## READING TEXT
BOGOTA – Army troops found a huge arsenal, including more than three tons of explosives, at a FARC guerrilla camp in the jungles of Caqueta, a province in southern Colombia, the Caguan Command said.
The explosives, arms and ammunition were discovered at a camp abandoned by suspected members of the Southern Bloc of the Revolutionary Armed Forces of Colombia, or FARC, guerrilla group in a rural area outside Cartagena del Chaira.
The camp, which was on the banks of the Yari River, had the capacity to house about 100 guerrillas, the command said.
Soldiers found the camp “thanks to intelligence” from FARC fighters who laid down their arms, Caguan Command chief Col. Wilson Diaz said.
Soldiers found 24 surface-to-air missiles, 531 grenades, detonating cord, assault rifles, a .50-caliber machine gun, a Remington shotgun, a Winchester shotgun, landmines and ammunition at the camp.
The FARC, Colombia’s oldest and largest leftist guerrilla group, was founded in 1964, has an estimated 8,000 fighters and operates across a large swath of this Andean nation.
The Colombian government has made fighting the FARC a top priority and has obtained billions in U.S. aid for counterinsurgency operations.
The FARC has suffered a series of setbacks in recent years at the hands of the Colombian security forces.

## TASKS TO PERFORM
• a. Copy the passage of the report on the FARC arms cache that begins at the words "The Colombian government" and ends after the words "Colombian security forces.".
• b. State whether each statement below agrees with the report on the FARC arms cache. Answer yes or no, and quote the words of the report that decide it.
(i) The camp could house about 100 guerrillas.
(ii) The camp stood on the banks of the Caguan River.
(iii) The FARC was founded in 1974.
• c. Continue the report on the FARC arms cache, starting after its final sentence.

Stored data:
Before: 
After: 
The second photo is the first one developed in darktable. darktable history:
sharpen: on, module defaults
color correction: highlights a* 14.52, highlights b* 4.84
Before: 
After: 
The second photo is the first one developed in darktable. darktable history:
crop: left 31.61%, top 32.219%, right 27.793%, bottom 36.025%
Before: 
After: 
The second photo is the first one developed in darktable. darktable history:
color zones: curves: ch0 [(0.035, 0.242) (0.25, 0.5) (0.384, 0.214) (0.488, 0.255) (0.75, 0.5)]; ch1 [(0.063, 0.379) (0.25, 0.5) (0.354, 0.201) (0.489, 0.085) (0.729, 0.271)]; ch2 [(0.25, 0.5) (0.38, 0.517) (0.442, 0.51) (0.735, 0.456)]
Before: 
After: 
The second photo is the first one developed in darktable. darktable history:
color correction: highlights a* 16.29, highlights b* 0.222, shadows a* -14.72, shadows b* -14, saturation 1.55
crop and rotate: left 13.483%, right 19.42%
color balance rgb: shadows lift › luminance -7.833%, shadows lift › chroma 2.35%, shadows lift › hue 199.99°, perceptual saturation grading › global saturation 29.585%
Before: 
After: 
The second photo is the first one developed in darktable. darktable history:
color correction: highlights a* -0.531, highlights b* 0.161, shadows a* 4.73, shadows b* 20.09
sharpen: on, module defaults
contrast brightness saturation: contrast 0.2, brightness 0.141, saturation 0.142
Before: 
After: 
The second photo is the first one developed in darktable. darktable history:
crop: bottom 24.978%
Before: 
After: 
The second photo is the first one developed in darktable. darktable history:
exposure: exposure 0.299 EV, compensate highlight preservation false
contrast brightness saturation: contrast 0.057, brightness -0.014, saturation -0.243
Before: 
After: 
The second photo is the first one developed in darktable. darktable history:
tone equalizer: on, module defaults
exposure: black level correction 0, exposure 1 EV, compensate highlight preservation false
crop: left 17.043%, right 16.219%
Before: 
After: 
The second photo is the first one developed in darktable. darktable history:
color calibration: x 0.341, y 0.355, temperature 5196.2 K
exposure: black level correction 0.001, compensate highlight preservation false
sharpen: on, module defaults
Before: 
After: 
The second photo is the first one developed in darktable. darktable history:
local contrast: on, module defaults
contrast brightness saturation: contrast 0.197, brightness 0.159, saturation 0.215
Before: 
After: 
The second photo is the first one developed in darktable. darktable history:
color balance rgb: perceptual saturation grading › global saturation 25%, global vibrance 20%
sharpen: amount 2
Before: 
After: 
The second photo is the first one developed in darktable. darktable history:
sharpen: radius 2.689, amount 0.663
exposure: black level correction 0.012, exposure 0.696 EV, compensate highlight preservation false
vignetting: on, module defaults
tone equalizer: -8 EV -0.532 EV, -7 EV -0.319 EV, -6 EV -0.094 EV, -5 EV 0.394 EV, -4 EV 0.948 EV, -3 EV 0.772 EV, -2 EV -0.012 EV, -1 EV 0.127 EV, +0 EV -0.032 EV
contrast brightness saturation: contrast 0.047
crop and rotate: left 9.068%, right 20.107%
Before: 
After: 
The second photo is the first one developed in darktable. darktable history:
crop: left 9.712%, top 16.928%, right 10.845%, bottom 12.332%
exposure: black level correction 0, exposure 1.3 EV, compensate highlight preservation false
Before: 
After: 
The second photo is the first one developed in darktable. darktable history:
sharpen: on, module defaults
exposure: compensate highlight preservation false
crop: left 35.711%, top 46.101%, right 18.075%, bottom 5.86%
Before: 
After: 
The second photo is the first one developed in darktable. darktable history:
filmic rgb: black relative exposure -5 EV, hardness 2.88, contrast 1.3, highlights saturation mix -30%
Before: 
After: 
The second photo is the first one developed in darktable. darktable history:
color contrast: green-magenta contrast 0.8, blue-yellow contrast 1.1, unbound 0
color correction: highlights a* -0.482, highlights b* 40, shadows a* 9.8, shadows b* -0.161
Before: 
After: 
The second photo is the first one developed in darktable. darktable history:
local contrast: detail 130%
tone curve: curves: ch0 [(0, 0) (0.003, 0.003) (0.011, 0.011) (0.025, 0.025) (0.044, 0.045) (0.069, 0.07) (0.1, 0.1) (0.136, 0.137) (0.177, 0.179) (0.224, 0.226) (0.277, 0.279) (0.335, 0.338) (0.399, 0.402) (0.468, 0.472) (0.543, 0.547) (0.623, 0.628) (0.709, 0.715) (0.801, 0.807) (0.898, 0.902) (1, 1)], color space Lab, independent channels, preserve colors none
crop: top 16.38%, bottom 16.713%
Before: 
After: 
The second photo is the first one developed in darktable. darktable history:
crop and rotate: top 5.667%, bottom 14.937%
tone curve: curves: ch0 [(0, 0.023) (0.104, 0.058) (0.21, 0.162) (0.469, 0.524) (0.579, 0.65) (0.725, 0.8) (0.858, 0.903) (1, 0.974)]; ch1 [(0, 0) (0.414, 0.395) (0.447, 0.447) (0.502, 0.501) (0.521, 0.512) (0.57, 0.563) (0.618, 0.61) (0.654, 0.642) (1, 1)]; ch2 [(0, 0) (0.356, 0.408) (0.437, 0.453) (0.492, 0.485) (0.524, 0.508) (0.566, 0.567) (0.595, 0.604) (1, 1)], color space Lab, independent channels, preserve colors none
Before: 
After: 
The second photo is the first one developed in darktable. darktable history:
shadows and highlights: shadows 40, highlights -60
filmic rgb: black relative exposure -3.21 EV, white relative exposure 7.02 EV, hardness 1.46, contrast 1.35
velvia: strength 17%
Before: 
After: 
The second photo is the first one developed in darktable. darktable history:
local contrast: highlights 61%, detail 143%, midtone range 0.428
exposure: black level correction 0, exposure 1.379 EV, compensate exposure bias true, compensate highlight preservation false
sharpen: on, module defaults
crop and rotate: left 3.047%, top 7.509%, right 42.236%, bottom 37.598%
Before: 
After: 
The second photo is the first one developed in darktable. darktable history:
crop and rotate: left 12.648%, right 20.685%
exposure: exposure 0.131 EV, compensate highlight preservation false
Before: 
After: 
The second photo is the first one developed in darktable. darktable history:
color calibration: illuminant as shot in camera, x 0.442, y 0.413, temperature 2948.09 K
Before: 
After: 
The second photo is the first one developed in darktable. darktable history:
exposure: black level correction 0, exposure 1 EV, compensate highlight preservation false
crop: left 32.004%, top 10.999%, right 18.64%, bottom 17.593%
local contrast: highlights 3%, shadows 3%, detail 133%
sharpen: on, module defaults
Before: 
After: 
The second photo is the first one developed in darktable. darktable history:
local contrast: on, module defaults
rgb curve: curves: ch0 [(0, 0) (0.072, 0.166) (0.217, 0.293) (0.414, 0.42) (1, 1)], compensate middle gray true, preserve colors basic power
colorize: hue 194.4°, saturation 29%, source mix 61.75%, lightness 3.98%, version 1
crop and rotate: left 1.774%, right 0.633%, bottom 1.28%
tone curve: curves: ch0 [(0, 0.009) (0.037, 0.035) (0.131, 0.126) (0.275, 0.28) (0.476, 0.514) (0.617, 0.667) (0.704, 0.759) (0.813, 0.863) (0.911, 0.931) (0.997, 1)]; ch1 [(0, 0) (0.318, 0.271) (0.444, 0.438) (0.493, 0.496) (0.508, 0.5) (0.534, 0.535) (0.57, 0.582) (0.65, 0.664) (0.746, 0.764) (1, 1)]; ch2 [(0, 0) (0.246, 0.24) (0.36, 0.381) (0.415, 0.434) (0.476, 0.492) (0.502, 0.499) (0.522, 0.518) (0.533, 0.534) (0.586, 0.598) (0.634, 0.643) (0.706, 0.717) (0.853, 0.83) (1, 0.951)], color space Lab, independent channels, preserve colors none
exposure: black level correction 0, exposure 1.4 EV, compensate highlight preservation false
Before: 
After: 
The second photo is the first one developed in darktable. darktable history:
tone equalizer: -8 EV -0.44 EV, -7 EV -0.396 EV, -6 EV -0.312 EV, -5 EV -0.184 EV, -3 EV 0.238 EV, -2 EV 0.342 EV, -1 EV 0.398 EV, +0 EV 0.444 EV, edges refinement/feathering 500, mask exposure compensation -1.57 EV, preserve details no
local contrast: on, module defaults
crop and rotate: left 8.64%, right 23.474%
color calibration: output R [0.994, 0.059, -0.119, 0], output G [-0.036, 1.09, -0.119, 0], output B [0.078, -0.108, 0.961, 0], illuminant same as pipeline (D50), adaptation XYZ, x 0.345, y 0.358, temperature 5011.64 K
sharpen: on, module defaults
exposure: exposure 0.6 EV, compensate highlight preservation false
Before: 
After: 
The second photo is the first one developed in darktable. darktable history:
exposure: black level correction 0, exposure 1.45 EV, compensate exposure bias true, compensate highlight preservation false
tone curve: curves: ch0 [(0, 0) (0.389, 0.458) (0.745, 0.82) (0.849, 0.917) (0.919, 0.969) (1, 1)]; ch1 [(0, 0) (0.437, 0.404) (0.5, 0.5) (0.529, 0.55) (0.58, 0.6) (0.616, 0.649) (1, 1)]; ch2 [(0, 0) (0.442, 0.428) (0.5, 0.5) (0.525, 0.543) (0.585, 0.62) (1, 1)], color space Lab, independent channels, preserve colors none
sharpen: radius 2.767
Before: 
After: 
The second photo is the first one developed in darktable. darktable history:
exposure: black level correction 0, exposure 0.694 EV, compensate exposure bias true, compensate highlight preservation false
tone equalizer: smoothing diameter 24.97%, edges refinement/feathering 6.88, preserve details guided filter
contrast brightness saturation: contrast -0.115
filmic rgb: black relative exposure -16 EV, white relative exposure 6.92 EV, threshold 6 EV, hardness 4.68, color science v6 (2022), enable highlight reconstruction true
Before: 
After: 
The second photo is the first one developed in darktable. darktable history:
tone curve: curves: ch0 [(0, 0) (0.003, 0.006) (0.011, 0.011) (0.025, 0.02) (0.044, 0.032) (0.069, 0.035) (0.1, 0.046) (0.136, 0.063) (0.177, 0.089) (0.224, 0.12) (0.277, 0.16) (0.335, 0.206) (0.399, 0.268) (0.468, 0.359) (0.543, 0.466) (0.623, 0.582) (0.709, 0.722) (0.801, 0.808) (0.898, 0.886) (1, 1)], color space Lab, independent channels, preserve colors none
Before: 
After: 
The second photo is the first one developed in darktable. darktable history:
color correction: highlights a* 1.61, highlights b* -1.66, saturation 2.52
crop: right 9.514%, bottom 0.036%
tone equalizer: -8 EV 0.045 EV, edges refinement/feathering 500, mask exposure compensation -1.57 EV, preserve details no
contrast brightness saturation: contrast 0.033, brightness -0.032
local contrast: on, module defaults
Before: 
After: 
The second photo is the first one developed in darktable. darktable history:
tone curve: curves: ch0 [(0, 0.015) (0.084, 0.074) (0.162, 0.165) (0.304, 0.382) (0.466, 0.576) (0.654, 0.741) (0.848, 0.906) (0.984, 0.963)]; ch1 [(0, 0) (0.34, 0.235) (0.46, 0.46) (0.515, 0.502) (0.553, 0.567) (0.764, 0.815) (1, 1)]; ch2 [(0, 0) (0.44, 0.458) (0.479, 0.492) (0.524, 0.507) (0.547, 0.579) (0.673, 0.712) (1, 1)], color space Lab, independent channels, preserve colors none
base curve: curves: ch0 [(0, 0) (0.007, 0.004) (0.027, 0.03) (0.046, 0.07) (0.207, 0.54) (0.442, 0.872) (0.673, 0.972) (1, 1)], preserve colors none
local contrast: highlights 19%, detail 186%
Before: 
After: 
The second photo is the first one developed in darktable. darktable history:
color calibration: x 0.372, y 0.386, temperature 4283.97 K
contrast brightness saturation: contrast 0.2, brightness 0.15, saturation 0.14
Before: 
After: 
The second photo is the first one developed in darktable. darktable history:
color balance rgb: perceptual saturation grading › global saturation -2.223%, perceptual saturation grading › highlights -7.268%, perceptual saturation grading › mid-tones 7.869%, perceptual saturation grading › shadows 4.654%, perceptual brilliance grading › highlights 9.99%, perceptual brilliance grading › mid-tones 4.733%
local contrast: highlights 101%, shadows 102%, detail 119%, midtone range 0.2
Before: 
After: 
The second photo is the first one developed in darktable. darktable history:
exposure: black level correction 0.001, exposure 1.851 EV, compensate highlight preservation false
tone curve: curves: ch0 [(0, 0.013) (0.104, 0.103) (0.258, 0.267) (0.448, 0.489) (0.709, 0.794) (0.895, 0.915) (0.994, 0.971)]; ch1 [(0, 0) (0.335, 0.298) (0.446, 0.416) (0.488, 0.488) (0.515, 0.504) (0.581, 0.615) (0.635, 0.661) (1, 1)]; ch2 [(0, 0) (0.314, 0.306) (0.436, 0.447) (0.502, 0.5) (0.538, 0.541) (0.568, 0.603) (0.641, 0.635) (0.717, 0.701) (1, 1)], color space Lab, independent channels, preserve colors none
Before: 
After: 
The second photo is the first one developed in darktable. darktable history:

## PER-TASK ANSWERS
• a.
The Colombian government has made fighting the FARC a top priority and has obtained billions in U.S. aid for counterinsurgency operations.
The FARC has suffered a series of setbacks in recent years at the hands of the Colombian security forces.

• b.
(i) Yes: "had the capacity to house about 100 guerrillas"
(ii) No: "was on the banks of the Yari River"
(iii) No: "was founded in 1964"

• c.
Alfonso Cano, the FARC’s top leader, was killed on Nov. 4 in a military and police operation that the government hailed as the biggest blow to the FARC in its nearly 50-year history.
Cano, a 63-year-old intellectual who had entered the ranks of the FARC 30 years ago, was killed in in a remote area of the southwestern province of Cauca a few hours after fleeing a bombardment.
The FARC also suffered a series of blows in 2008, with the biggest coming in July of that year, when the Colombian army rescued a group of high-profile rebel-held captives: former presidential candidate Ingrid Betancourt, U.S. military contractors Thomas Howes, Keith Stansell and Marc Gonsalves, and 11 other Colombian police officers and soldiers.
The FARC is on both the U.S. and EU lists of terrorist groups. Drug trafficking, extortion and kidnapping-for-ransom are the FARC’s main means of financing its operations.